§ Input:
%%

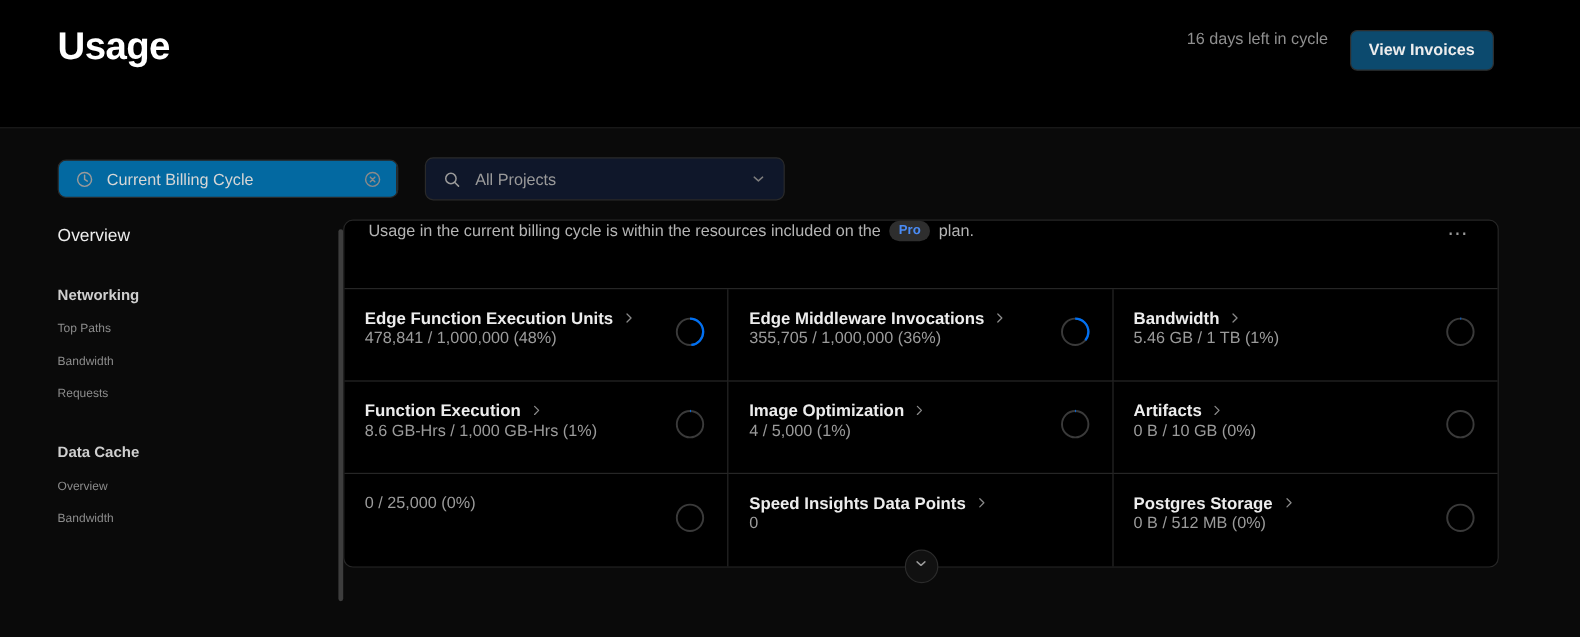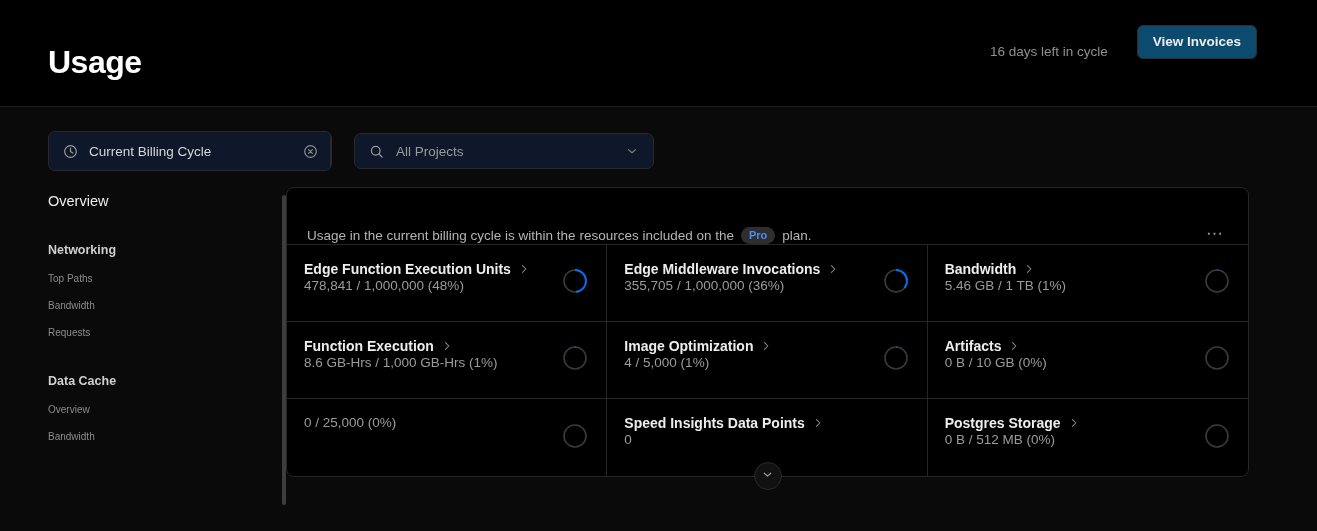--- a/index.html
+++ b/index.html
@@ -27,29 +27,28 @@
     align-items: flex-start;
   }
   .page-title {
     position: absolute;
     left: 48px;
     top: 20px;
     font-size: 32px;
     font-weight: 600;
     letter-spacing: -0.5px;
     color: #ffffff;
-    margin-top: 24px;
   }
   .header-right {
     position: absolute;
-    right: 60px;
+    right: 72px;
     top: 25px;
     display: flex;
-    align-items: flex-end;
-    gap: 29px;
+    align-items: flex-start;
+    gap: 18px;
   }
   .cycle-note {
     font-size: 13.5px;
     color: #8f8f8f;
   }
   .invoices-btn {
     background: #0c4a6e;
     border: 1px solid #2e2e2e;
     border-radius: 6px;
     color: #ededed;
@@ -67,22 +66,22 @@
     display: flex;
     align-items: center;
     gap: 22px;
   }
   .filter-group {
     display: flex;
     align-items: stretch;
     border: 1px solid #2a2a2a;
     border-radius: 7px;
     overflow: hidden;
-    background: #0f172a;
-    height: 40px;
+    background: #0369a1;
+    height: 32px;
   }
   .filter-seg {
     display: flex;
     align-items: center;
     gap: 11px;
     padding: 0 14px;
     font-size: 13.5px;
     color: #d6d6d6;
     cursor: pointer;
     white-space: nowrap;
@@ -171,21 +170,21 @@
     padding-right: 68px;
   }
   .panel {
     border: 1px solid #262626;
     border-radius: 8px;
     background: #000000;
     position: relative;
   }
   .notice {
     display: flex;
-    align-items: flex-end;
+    align-items: flex-start;
     padding: 0 20px;
     height: 57px;
     border-bottom: 1px solid #262626;
     font-size: 13.5px;
     color: #b4b4b4;
   }
   .notice-text { flex: 1; display: flex; align-items: center; gap: 7px; }
   .pro-badge {
     display: inline-flex;
     align-items: center;

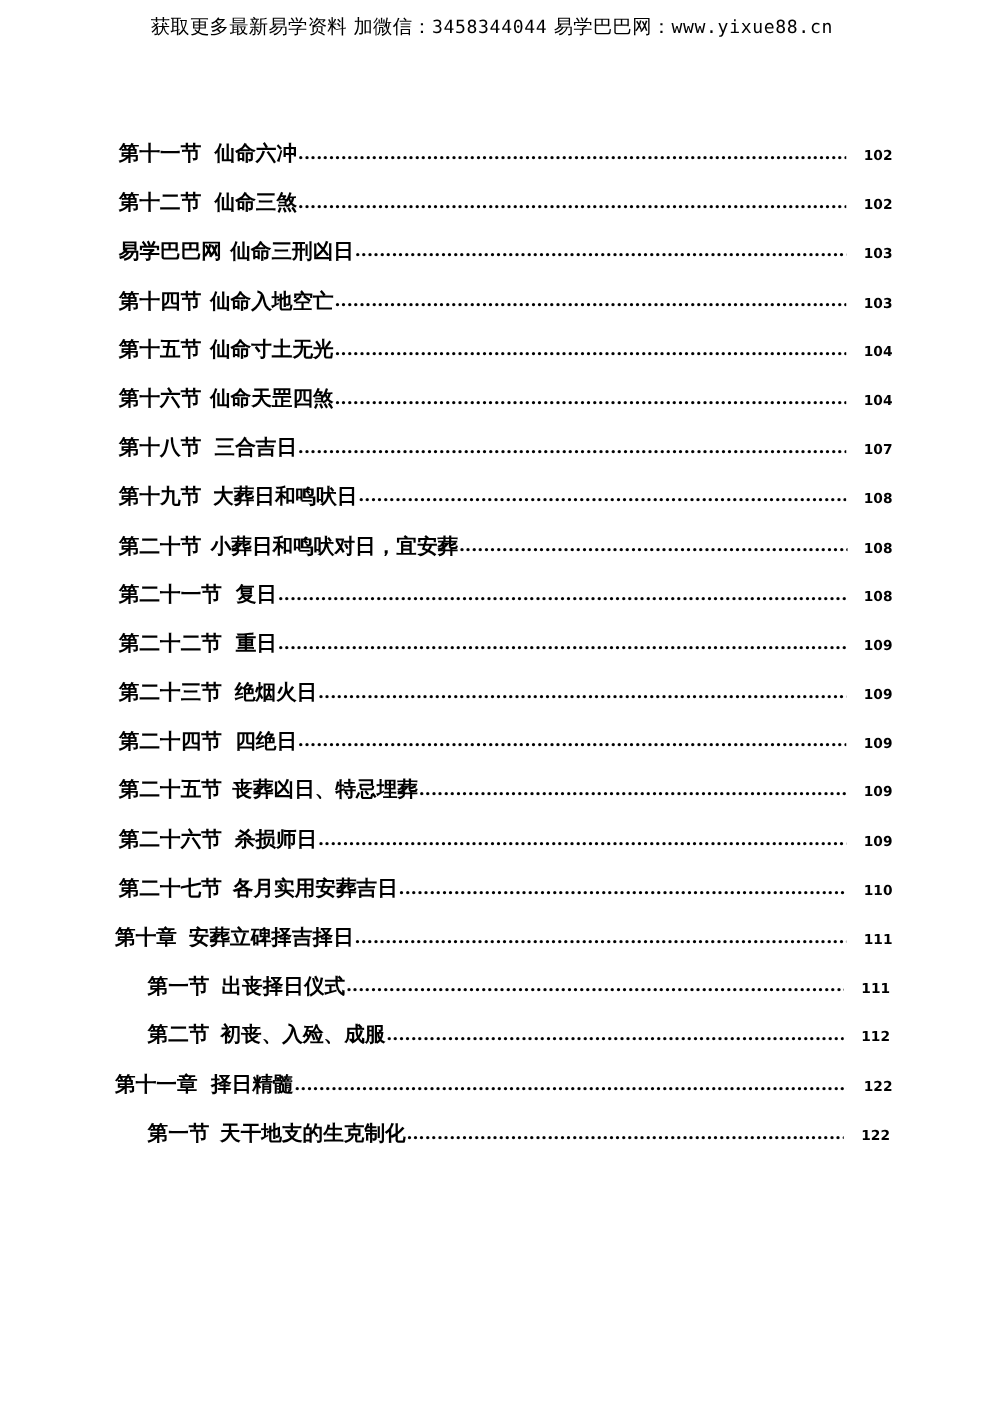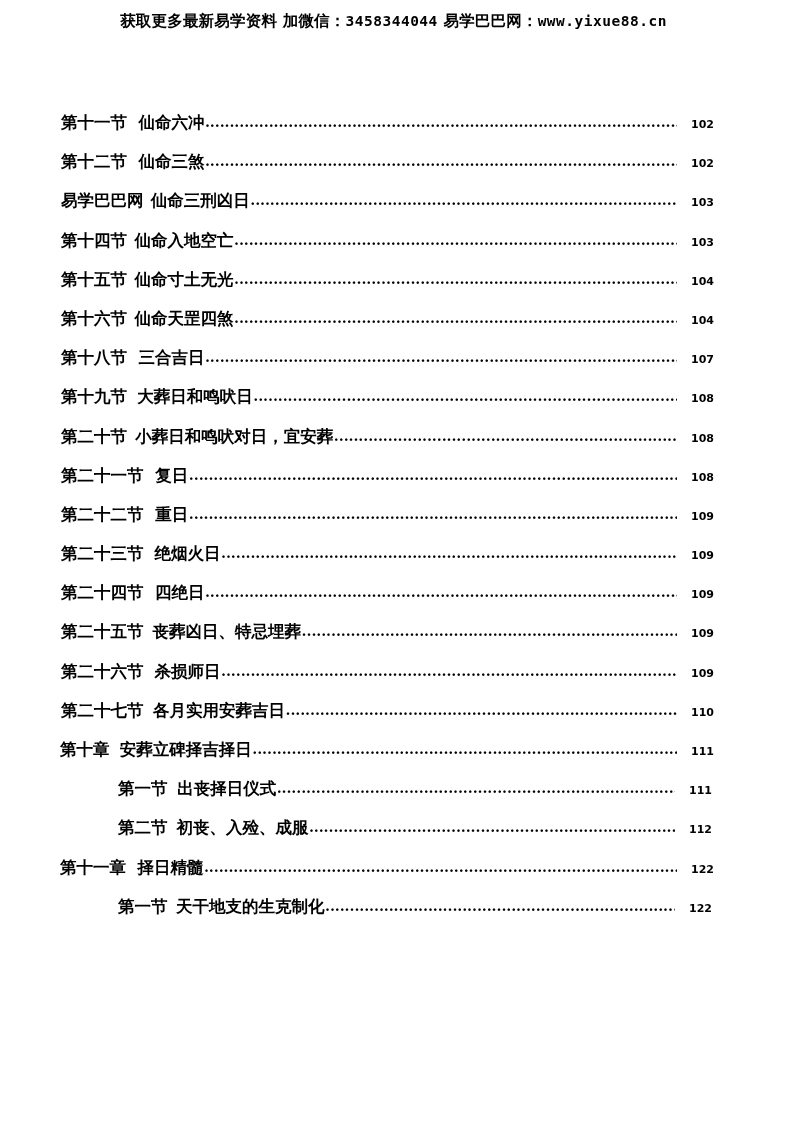--- a/index.html
+++ b/index.html
@@ -21,21 +21,21 @@
     position: relative;
     box-sizing: border-box;
   }
   .header-line {
     position: absolute;
     top: 11px;
     left: 0;
     width: 787px;
     text-align: center;
     font-size: 15.5px;
-    font-weight: bold;
+    font-weight: normal;
     letter-spacing: 0.2px;
     white-space: nowrap;
     font-family: "DejaVu Sans", "Liberation Sans", sans-serif;
   }
   .header-line .ascii {
     font-family: "DejaVu Sans Mono", "Liberation Mono", monospace;
     font-size: 14.5px;
     letter-spacing: 0.5px;
   }
   .toc {
@@ -46,22 +46,22 @@
   }
   .toc-row {
     display: flex;
     align-items: baseline;
     height: 39.2px;
     font-size: 16.5px;
     font-weight: bold;
     white-space: nowrap;
   }
   
-  .lvl-chapter { padding-left: 60px; padding-right: 73px; }
-  .lvl-section { padding-left: 61px; padding-right: 73px; }
+  .lvl-chapter { padding-left: 92px; padding-right: 73px; }
+  .lvl-section { padding-left: 95px; padding-right: 73px; }
   .lvl-subsection { padding-left: 118px; padding-right: 75px; }
 
   .label {
     flex: 0 0 auto;
   }
   .title {
     flex: 0 0 auto;
   }
   .gap-sm { display: inline-block; width: 14px; }
   .gap-md { display: inline-block; width: 20px; }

%%

§ Exercise aim: Retype the data exactly; images stay out.

§ Task result:
--- a/index.html
+++ b/index.html
@@ -27,29 +27,28 @@
     align-items: flex-start;
   }
   .page-title {
     position: absolute;
     left: 48px;
     top: 20px;
     font-size: 32px;
     font-weight: 600;
     letter-spacing: -0.5px;
     color: #ffffff;
-    margin-top: 24px;
   }
   .header-right {
     position: absolute;
-    right: 60px;
+    right: 72px;
     top: 25px;
     display: flex;
-    align-items: flex-end;
-    gap: 29px;
+    align-items: flex-start;
+    gap: 18px;
   }
   .cycle-note {
     font-size: 13.5px;
     color: #8f8f8f;
   }
   .invoices-btn {
     background: #0c4a6e;
     border: 1px solid #2e2e2e;
     border-radius: 6px;
     color: #ededed;
@@ -67,22 +66,22 @@
     display: flex;
     align-items: center;
     gap: 22px;
   }
   .filter-group {
     display: flex;
     align-items: stretch;
     border: 1px solid #2a2a2a;
     border-radius: 7px;
     overflow: hidden;
-    background: #0f172a;
-    height: 40px;
+    background: #0369a1;
+    height: 32px;
   }
   .filter-seg {
     display: flex;
     align-items: center;
     gap: 11px;
     padding: 0 14px;
     font-size: 13.5px;
     color: #d6d6d6;
     cursor: pointer;
     white-space: nowrap;
@@ -171,21 +170,21 @@
     padding-right: 68px;
   }
   .panel {
     border: 1px solid #262626;
     border-radius: 8px;
     background: #000000;
     position: relative;
   }
   .notice {
     display: flex;
-    align-items: flex-end;
+    align-items: flex-start;
     padding: 0 20px;
     height: 57px;
     border-bottom: 1px solid #262626;
     font-size: 13.5px;
     color: #b4b4b4;
   }
   .notice-text { flex: 1; display: flex; align-items: center; gap: 7px; }
   .pro-badge {
     display: inline-flex;
     align-items: center;

--- a/index.html
+++ b/index.html
@@ -21,21 +21,21 @@
     position: relative;
     box-sizing: border-box;
   }
   .header-line {
     position: absolute;
     top: 11px;
     left: 0;
     width: 787px;
     text-align: center;
     font-size: 15.5px;
-    font-weight: bold;
+    font-weight: normal;
     letter-spacing: 0.2px;
     white-space: nowrap;
     font-family: "DejaVu Sans", "Liberation Sans", sans-serif;
   }
   .header-line .ascii {
     font-family: "DejaVu Sans Mono", "Liberation Mono", monospace;
     font-size: 14.5px;
     letter-spacing: 0.5px;
   }
   .toc {
@@ -46,22 +46,22 @@
   }
   .toc-row {
     display: flex;
     align-items: baseline;
     height: 39.2px;
     font-size: 16.5px;
     font-weight: bold;
     white-space: nowrap;
   }
   
-  .lvl-chapter { padding-left: 60px; padding-right: 73px; }
-  .lvl-section { padding-left: 61px; padding-right: 73px; }
+  .lvl-chapter { padding-left: 92px; padding-right: 73px; }
+  .lvl-section { padding-left: 95px; padding-right: 73px; }
   .lvl-subsection { padding-left: 118px; padding-right: 75px; }
 
   .label {
     flex: 0 0 auto;
   }
   .title {
     flex: 0 0 auto;
   }
   .gap-sm { display: inline-block; width: 14px; }
   .gap-md { display: inline-block; width: 20px; }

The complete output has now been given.